## Task requirements
Could you retype the records below exactly as they appear, skipping any pictures?

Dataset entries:
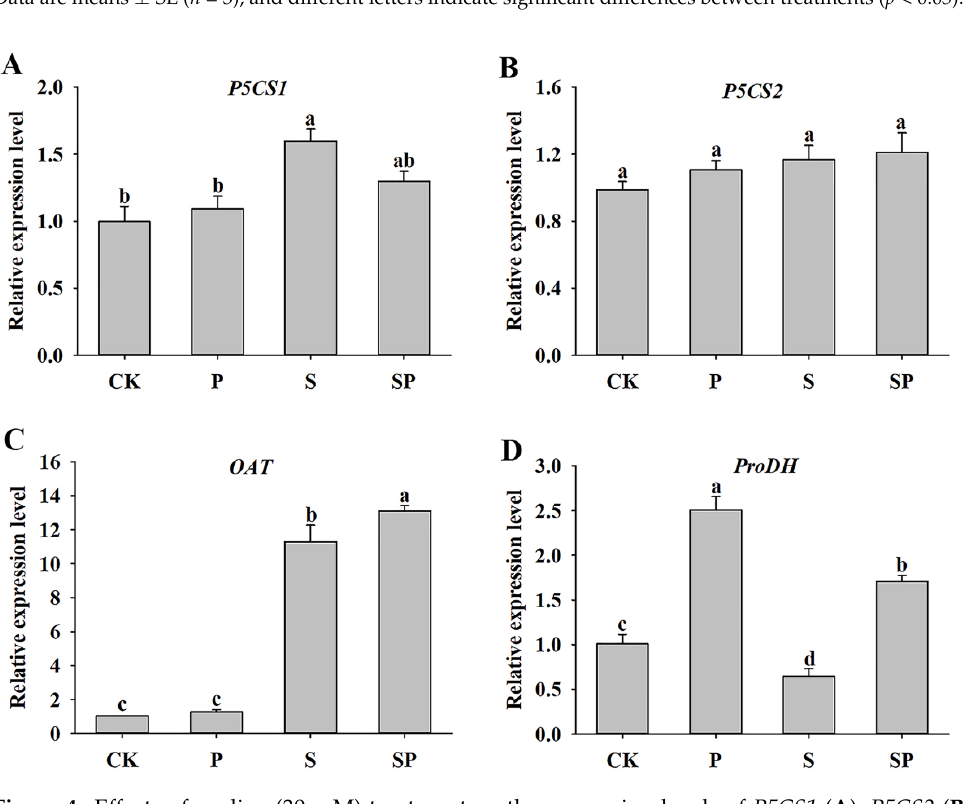
Table 3. Effects of proline (30 mM) treatment on proline content, P5CS activity, OAT activity, and ProDH activity of alfalfa under salt stress.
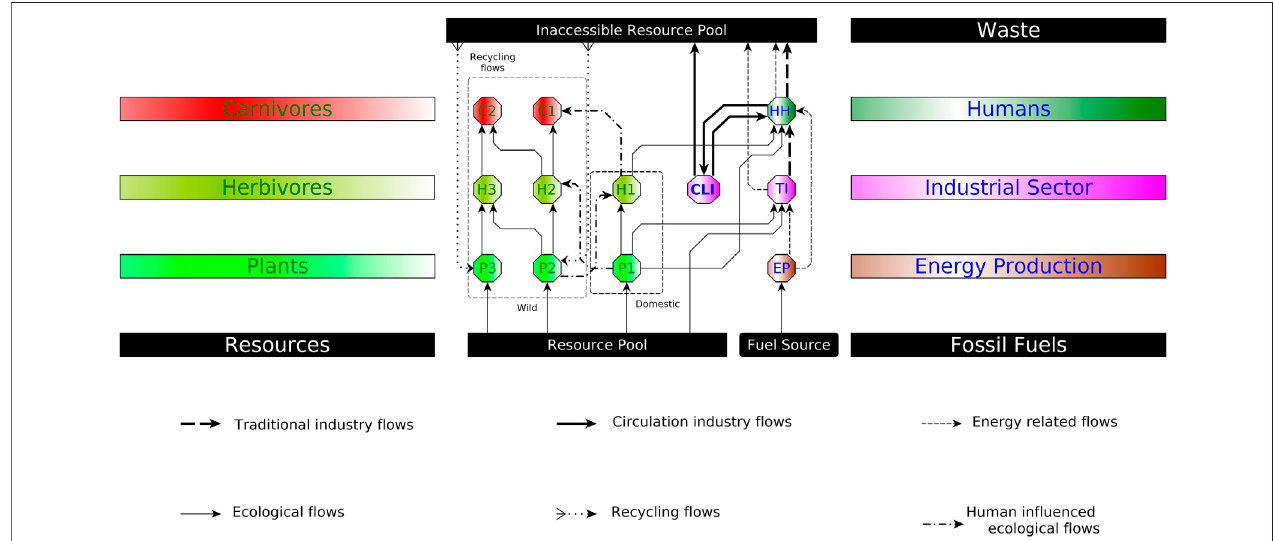
FIGURE 1 | The integrated planetary model: Used consumer goods are processed by the circulation industry and it produces products for consumption. Waste generated in this process is also transferred to the inaccessible resource pool.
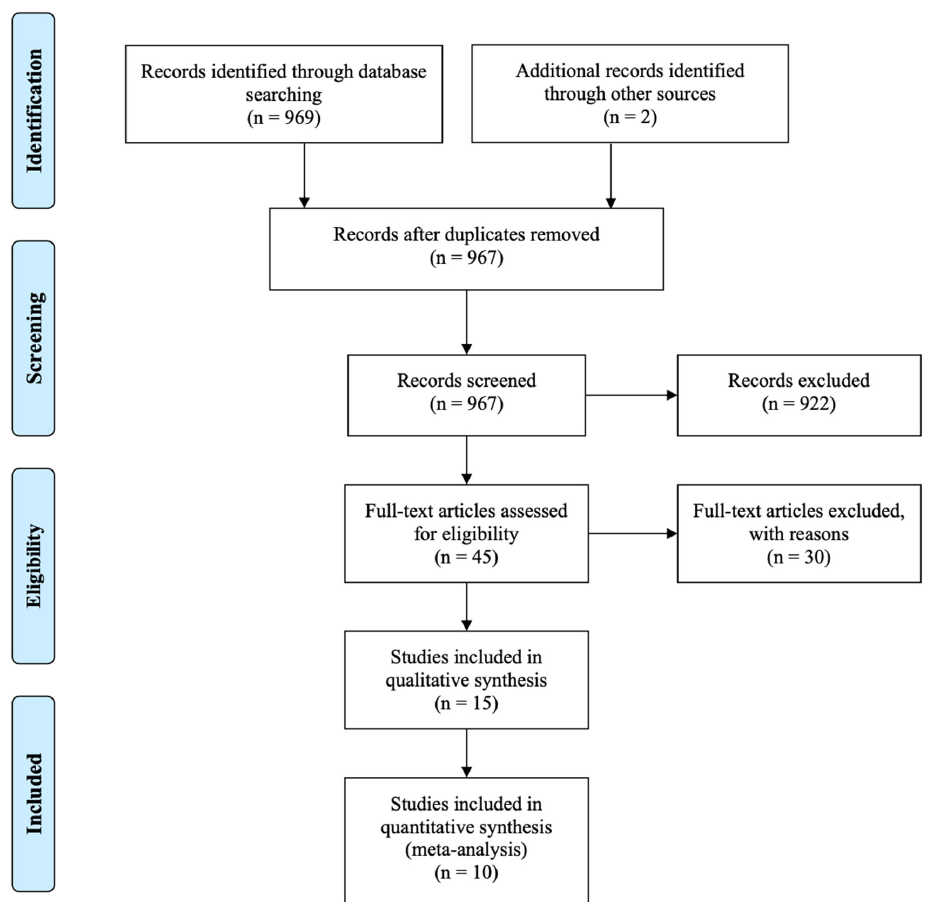
Figure 1. Preferred Reporting Items for Systematic Reviews and Meta-Analyses (PRISMA) flow diagram of selection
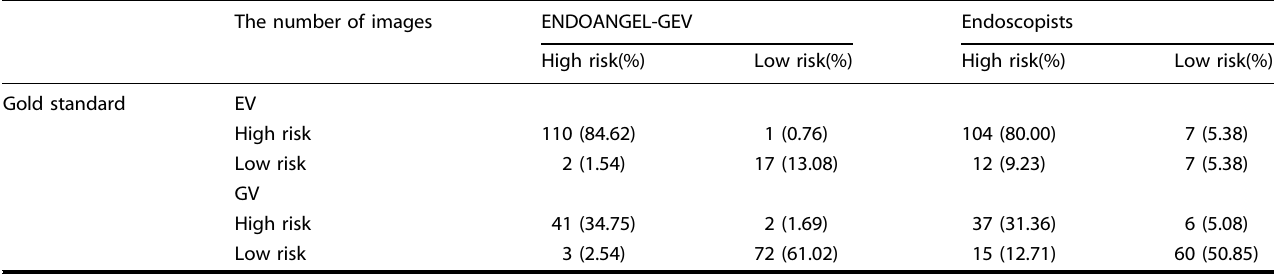
Table 3. Diagnostic value of ENDOANGEL-GEV and endoscopists for risk strati fi cation of EV and GV on Dataset 3 (Prospective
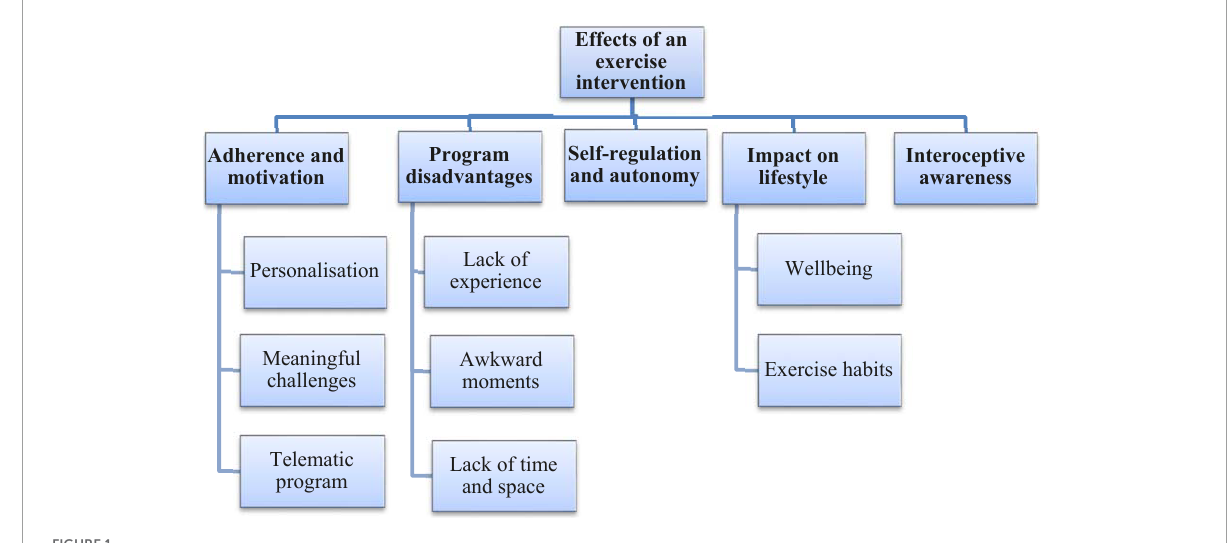
FIGURE1 Themes and subthemes developed from the experiences of people participating in the exercise programs.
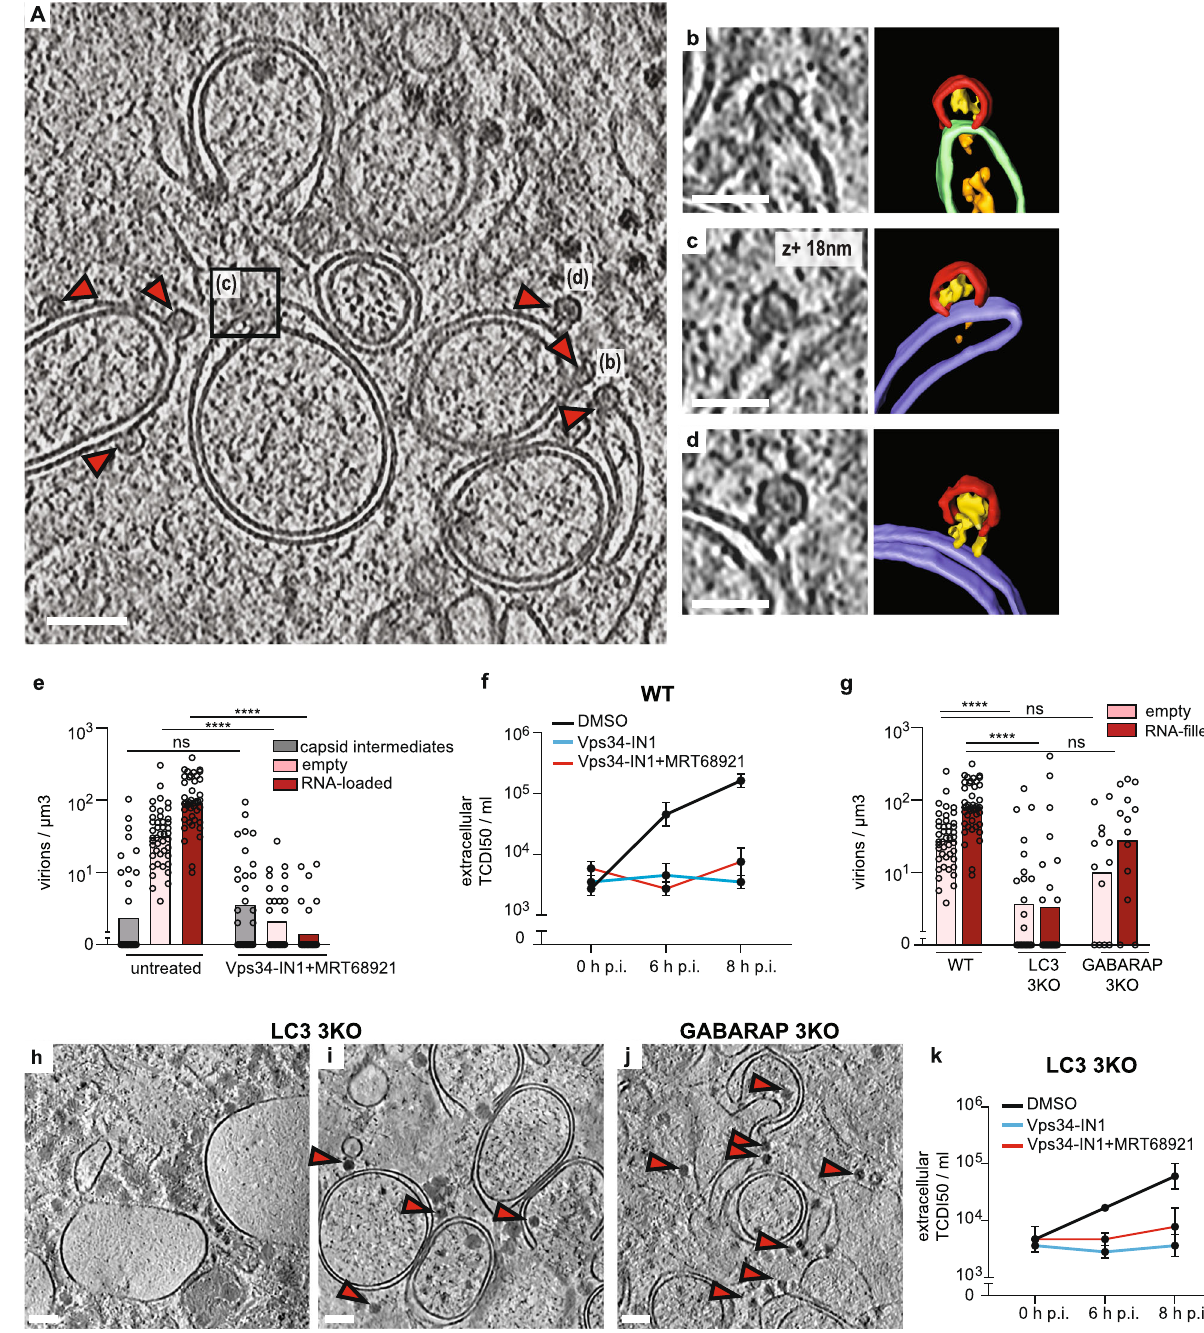
Fig. 3 | VPS34 inhibition stalls PV assembly at the half-capsid intermediate. a Cryo-electron tomogram of a PV-infected cell co-treated with Vps34-IN1 and MRT68921 at 6h p.i. b – d Magni fi ed views of capsid intermediates indicated in ( a ), and their corresponding segmentations. Capsid intermediates (red), intra-capsid densities (yellow), ALM (purple), SM (green), luminal densities (orange). d The magni fi ed view shows a near-complete capsid tethered to a double-membrane vesicle. e Concentration of intracellular capsid intermediates, empty capsids and RNA-loaded virions as observed in ( n ) tomograms of untreated ( n =51) and Vps34- IN1+MRT68921 ( n =32) treated cells at 6h p.i., bars represent the averages (see also Supplementary Table 2). Statistical signi fi cance by unpaired two-tailed Stu- dent ’ s t test; **** p <0.0001. f Released virus titer at 0, 6, and 8h p.i. in WT cells treated with DMSO, Vps34-IN1, and Vps34-IN1+MRT68921. Bars represent the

## Output of the exercise
Table 3. Effects of proline (30 mM) treatment on proline content, P5CS activity, OAT activity, and ProDH activity of alfalfa under salt stress.
FIGURE 1 | The integrated planetary model: Used consumer goods are processed by the circulation industry and it produces products for consumption. Waste generated in this process is also transferred to the inaccessible resource pool.
Figure 1. Preferred Reporting Items for Systematic Reviews and Meta-Analyses (PRISMA) flow diagram of selection
Table 3. Diagnostic value of ENDOANGEL-GEV and endoscopists for risk strati fi cation of EV and GV on Dataset 3 (Prospective
FIGURE1 Themes and subthemes developed from the experiences of people participating in the exercise programs.
Fig. 3 | VPS34 inhibition stalls PV assembly at the half-capsid intermediate. a Cryo-electron tomogram of a PV-infected cell co-treated with Vps34-IN1 and MRT68921 at 6h p.i. b – d Magni fi ed views of capsid intermediates indicated in ( a ), and their corresponding segmentations. Capsid intermediates (red), intra-capsid densities (yellow), ALM (purple), SM (green), luminal densities (orange). d The magni fi ed view shows a near-complete capsid tethered to a double-membrane vesicle. e Concentration of intracellular capsid intermediates, empty capsids and RNA-loaded virions as observed in ( n ) tomograms of untreated ( n =51) and Vps34- IN1+MRT68921 ( n =32) treated cells at 6h p.i., bars represent the averages (see also Supplementary Table 2). Statistical signi fi cance by unpaired two-tailed Stu- dent ’ s t test; **** p <0.0001. f Released virus titer at 0, 6, and 8h p.i. in WT cells treated with DMSO, Vps34-IN1, and Vps34-IN1+MRT68921. Bars represent the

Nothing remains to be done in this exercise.